[TEXT TO READ start]

I would be happy to do this. I have abandoned all my old projects in recent years due to family stresses* (I am caring for my parents, both in their 80s), and if I were to resume coding I would quite happily use a 64-bit version of BB4W, regardless of compatibility with old versions.

I also feel (without any evidence to support my intuition) that it might aid takeup of BB4W by new coders.

Incidentally, while I can't promise that I will be coding in any particular time-frame, I would be happy to pay for a new license in recognition of the amount of work involved in creating such a new product, and hope I will have opportunity to sit and kick some lazy old braincells back in to life!

Best regards,

Richard Weir.

* (This is one reason I am very quiet in this group and elsewhere.)

Paul Marshall
 

On Sat, Feb 24, 2018 at 02:52 pm, Richard Russell wrote:
I need - somehow - to get people to take an interest in the 64-bit question,
I know nothing of what challenges this involves but in my view it is time to create a new product optimised for 64 bit but compatible where possible. Call it say BB64 with a new logo and new filetype to emphasise it is not compatible and allow opening by 'double-clicking'. ( .B64 is taken but .BB6 is available - just a thought). An incompatible version of the present BBC Basic would be a bad thing.
Even when 32bit support ceases the machines themselves will be around for a very long time and the 32bit and 64bit versions can and should co-exist, in the interim on the same machine. Horses for courses! We have done extremely well to retain backwards compatibility for so long and Mictosoft is to be congratulated for that at least.

[TEXT TO READ end]
[DATA RECORDS start]

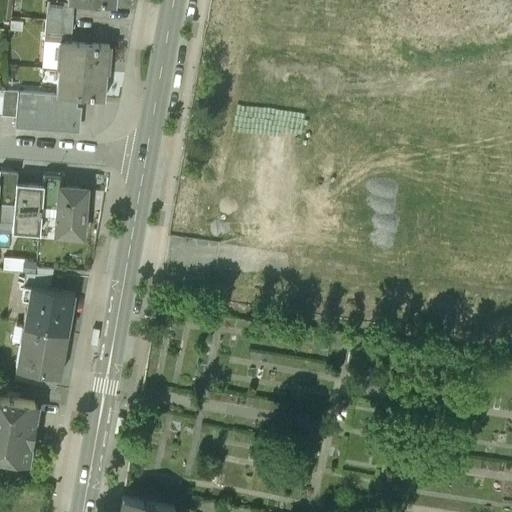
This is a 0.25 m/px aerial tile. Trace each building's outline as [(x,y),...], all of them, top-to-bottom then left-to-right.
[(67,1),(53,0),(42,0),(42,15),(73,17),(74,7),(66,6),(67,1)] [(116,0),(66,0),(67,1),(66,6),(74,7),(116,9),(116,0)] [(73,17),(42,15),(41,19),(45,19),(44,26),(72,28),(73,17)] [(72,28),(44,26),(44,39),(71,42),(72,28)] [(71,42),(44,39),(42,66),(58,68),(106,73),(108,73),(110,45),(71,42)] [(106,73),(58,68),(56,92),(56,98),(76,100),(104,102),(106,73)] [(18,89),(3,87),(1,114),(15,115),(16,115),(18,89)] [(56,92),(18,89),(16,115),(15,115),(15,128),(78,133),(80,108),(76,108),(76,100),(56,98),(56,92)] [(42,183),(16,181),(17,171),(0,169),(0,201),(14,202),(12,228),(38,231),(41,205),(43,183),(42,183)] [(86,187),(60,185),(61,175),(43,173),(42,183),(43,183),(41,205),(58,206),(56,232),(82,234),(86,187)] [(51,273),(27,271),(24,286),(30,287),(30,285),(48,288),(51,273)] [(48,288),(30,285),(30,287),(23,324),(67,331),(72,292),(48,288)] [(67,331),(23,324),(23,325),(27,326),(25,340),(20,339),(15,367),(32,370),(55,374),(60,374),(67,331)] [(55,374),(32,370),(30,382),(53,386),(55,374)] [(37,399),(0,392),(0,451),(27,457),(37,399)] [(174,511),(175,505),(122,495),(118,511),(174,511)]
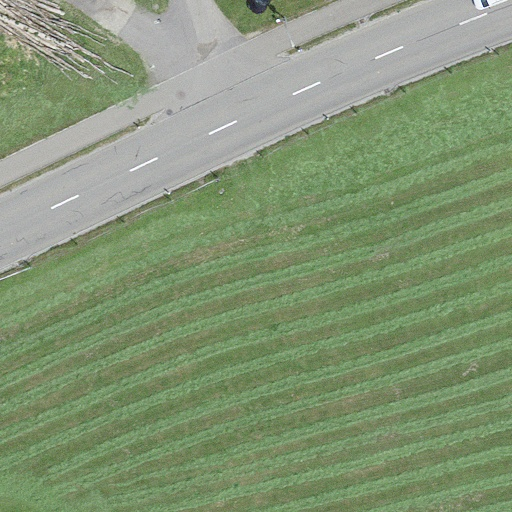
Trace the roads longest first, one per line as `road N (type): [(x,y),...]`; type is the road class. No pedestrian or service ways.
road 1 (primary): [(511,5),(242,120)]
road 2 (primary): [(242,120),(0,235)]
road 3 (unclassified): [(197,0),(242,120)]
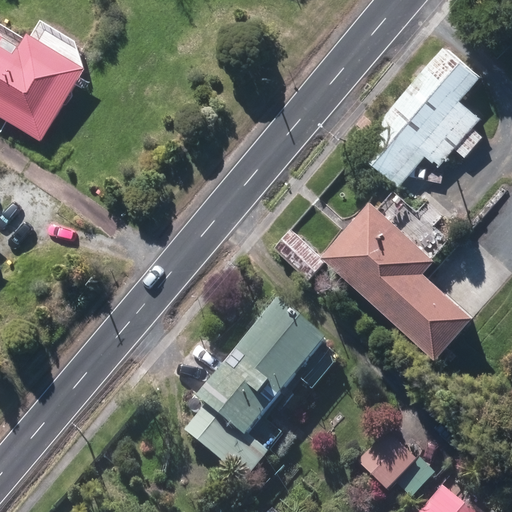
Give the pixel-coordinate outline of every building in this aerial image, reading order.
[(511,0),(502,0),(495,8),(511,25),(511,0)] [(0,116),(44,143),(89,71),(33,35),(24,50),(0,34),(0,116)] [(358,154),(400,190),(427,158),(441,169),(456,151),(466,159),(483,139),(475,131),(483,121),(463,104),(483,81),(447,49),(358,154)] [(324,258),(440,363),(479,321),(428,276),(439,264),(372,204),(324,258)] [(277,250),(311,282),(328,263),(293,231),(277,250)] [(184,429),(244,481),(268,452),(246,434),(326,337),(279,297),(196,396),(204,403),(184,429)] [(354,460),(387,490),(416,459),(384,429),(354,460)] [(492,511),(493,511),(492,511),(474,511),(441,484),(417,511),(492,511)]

[DATA RECORDS end]

WHAT YOU WILL DO
1/ In the discussion about a 64-bit BBC Basic, which file extension is said to be available for the new product?
2/ Decide whether each statement agrees with the discussion about a 64-bit BBC Basic, and quote the deciding words for each.
(a) Richard Weir is caring for parents who are both in their 80s.
(b) Richard Weir is unwilling to pay for a new license.
(c) The discussion says the 32-bit and 64-bit versions should never be on the same machine.
3/ Write the next few sentences of the discussion about a 64-bit BBC Basic, starting right after its final sentence.

ANSWERS TO THE EXERCISE
1/ .BB6

2/
(a) Yes: "I am caring for my parents, both in their 80s"
(b) No: "I would be happy to pay for a new license"
(c) No: "the 32bit and 64bit versions can and should co-exist, in the interim on the same machine"

3/
I am not a Mac user so for totally selfish reasons I prefer you to focus on windows and SDL
 

J.G.Harston
 

(try posting this again.....)

Richard Weir via Groups.Io wrote:
I would be happy to do this. I have abandoned all my old projects in
recent years due to family stresses* (I am caring for my parents, both
in their 80s), and if I were to resume coding I would quite happily
use a 64-bit version of BB4W, regardless of compatibility with old
versions.
Compatability changes that is a version of BB4W that has features that are not available on old versions is fine, but losing features risks killing the usability of 35 years of carefully accumulated libraries of code. If (eg) in%=OPENIN(file$) or PRINT "The answer is ";total% disappear because you ""should"" do SYS "FileOpen",IO_READ,!^file$ and SYS hwin%,htext0%,GUI_PAINTSTRING,"The answer is "+STR$total% would be a backward step and change what BB4W is.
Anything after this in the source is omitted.